DATA SHOWN:
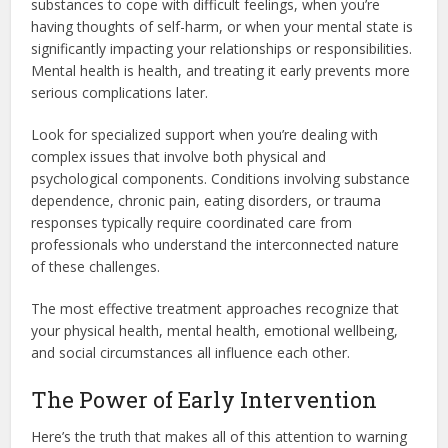
substances to cope with difficult feelings, when you’re
having thoughts of self-harm, or when your mental state is
significantly impacting your relationships or responsibilities.
Mental health is health, and treating it early prevents more
serious complications later.
Look for specialized support when you’re dealing with
complex issues that involve both physical and
psychological components. Conditions involving substance
dependence, chronic pain, eating disorders, or trauma
responses typically require coordinated care from
professionals who understand the interconnected nature
of these challenges.
The most effective treatment approaches recognize that
your physical health, mental health, emotional wellbeing,
and social circumstances all influence each other.
The Power of Early Intervention
Here’s the truth that makes all of this attention to warning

WHAT IS EXPECTED: Set down every entry exactly; omit the pictures.

WRITTEN RESPONSE:
substances to cope with difficult feelings, when you’re
having thoughts of self-harm, or when your mental state is
significantly impacting your relationships or responsibilities.
Mental health is health, and treating it early prevents more
serious complications later.
Look for specialized support when you’re dealing with
complex issues that involve both physical and
psychological components. Conditions involving substance
dependence, chronic pain, eating disorders, or trauma
responses typically require coordinated care from
professionals who understand the interconnected nature
of these challenges.
The most effective treatment approaches recognize that
your physical health, mental health, emotional wellbeing,
and social circumstances all influence each other.
The Power of Early Intervention
Here’s the truth that makes all of this attention to warning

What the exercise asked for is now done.